── GIVEN DATA ──

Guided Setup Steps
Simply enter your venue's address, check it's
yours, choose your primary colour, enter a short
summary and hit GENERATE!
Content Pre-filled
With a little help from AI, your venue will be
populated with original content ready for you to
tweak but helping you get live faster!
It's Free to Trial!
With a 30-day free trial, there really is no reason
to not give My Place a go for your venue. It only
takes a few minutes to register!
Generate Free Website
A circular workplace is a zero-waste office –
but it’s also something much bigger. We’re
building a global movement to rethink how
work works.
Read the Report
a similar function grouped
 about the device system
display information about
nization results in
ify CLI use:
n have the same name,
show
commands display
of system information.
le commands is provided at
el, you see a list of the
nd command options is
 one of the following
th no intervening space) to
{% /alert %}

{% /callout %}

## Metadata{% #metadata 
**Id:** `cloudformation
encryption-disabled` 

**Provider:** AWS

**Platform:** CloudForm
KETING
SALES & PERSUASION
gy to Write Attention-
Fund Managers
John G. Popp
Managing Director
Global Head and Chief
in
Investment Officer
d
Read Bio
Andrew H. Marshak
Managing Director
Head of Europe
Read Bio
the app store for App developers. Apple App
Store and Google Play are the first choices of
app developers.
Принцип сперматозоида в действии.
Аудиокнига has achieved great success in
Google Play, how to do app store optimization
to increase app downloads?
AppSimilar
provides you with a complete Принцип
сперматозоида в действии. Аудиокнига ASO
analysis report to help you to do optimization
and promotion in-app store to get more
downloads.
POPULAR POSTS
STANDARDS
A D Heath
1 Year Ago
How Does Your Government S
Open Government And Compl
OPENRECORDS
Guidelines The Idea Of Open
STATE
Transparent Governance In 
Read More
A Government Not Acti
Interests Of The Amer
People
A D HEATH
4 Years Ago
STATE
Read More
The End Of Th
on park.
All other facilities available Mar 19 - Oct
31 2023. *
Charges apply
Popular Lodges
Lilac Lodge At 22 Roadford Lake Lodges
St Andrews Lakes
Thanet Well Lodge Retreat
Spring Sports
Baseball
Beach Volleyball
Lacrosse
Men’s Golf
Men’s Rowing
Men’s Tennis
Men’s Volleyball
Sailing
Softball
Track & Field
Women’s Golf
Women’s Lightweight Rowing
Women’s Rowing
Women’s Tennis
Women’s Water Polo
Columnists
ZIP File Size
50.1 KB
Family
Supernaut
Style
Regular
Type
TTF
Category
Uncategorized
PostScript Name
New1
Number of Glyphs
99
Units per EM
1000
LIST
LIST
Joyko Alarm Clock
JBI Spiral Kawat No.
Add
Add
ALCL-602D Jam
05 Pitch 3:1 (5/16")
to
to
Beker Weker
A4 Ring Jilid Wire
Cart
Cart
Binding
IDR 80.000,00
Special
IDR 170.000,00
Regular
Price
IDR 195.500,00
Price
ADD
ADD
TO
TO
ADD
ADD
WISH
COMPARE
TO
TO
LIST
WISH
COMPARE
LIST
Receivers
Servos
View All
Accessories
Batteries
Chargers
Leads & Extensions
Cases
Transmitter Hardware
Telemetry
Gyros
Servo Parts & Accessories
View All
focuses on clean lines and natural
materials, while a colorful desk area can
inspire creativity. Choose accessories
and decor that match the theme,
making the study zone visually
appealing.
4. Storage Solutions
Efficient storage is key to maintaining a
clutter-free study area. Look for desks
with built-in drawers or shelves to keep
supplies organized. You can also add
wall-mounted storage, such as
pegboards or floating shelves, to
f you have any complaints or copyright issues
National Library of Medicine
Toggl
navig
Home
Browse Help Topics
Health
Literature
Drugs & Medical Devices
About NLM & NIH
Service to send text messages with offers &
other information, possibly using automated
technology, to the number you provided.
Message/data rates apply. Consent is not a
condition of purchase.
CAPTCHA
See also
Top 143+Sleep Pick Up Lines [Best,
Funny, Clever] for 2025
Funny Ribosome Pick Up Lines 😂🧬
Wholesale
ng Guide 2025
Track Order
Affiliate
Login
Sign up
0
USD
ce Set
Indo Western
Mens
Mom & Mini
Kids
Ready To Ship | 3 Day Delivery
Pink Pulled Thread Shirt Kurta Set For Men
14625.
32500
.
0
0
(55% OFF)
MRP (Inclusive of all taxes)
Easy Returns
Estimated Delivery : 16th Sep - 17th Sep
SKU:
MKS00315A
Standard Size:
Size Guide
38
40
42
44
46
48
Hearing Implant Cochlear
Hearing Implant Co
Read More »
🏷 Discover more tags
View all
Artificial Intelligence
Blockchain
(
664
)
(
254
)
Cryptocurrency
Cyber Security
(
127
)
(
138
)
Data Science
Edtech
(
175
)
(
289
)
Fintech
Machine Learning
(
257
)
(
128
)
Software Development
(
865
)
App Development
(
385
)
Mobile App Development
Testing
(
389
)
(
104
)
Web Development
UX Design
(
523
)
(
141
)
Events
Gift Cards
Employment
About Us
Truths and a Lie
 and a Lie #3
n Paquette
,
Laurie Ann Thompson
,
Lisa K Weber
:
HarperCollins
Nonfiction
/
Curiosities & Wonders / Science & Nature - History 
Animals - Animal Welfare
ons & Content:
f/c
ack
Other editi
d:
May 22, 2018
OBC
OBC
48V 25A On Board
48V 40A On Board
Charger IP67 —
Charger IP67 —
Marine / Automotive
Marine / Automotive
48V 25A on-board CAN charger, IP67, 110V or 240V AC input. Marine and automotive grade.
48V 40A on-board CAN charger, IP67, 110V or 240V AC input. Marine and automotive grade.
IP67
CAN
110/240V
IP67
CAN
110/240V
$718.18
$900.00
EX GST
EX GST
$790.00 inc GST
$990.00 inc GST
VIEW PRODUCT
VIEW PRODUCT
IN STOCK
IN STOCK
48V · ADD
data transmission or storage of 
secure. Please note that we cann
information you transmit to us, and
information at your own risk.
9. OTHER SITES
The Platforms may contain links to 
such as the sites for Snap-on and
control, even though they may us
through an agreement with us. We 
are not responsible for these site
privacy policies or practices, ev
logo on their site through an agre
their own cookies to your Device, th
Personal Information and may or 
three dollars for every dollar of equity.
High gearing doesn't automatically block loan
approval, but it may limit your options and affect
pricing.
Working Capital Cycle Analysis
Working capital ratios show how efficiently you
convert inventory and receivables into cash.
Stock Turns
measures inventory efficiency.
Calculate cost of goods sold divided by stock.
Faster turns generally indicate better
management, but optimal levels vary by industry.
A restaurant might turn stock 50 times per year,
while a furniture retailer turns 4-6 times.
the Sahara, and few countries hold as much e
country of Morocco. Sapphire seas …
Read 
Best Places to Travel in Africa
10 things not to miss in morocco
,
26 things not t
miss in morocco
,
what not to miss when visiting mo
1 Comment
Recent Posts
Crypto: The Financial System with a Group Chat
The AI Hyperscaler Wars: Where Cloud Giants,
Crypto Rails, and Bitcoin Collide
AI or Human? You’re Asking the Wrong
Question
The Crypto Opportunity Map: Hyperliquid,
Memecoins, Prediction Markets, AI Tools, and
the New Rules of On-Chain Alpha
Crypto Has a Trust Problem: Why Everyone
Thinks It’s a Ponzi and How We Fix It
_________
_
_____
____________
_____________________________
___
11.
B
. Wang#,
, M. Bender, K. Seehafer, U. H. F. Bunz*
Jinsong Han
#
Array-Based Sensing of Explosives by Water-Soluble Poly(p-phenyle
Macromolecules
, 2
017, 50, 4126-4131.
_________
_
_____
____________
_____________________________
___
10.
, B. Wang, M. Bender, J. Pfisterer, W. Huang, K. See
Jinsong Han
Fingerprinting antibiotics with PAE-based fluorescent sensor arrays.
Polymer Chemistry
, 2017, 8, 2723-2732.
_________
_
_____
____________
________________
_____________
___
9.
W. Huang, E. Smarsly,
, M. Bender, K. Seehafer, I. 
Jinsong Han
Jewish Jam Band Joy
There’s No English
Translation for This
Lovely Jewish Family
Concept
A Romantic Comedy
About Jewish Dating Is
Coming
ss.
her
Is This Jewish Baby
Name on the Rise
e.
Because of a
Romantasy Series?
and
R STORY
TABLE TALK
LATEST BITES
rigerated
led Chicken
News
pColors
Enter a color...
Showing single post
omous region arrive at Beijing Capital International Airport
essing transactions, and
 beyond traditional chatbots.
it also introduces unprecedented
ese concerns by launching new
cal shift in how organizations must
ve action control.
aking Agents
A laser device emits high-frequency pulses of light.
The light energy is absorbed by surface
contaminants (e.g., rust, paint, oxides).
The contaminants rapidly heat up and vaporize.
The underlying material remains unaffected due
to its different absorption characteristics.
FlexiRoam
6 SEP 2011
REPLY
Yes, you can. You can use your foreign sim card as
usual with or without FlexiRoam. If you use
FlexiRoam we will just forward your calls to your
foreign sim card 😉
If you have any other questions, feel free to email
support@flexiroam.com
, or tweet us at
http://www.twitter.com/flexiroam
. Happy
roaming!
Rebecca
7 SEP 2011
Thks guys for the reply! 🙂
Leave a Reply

───

→ **WHAT THIS TASK INVOLVES**
Using the records above, output exactly the lines from the first through the line that contains "Generate Free Website", with both of those included.

→ **ANSWER BOX**
Guided Setup Steps
Simply enter your venue's address, check it's
yours, choose your primary colour, enter a short
summary and hit GENERATE!
Content Pre-filled
With a little help from AI, your venue will be
populated with original content ready for you to
tweak but helping you get live faster!
It's Free to Trial!
With a 30-day free trial, there really is no reason
to not give My Place a go for your venue. It only
takes a few minutes to register!
Generate Free Website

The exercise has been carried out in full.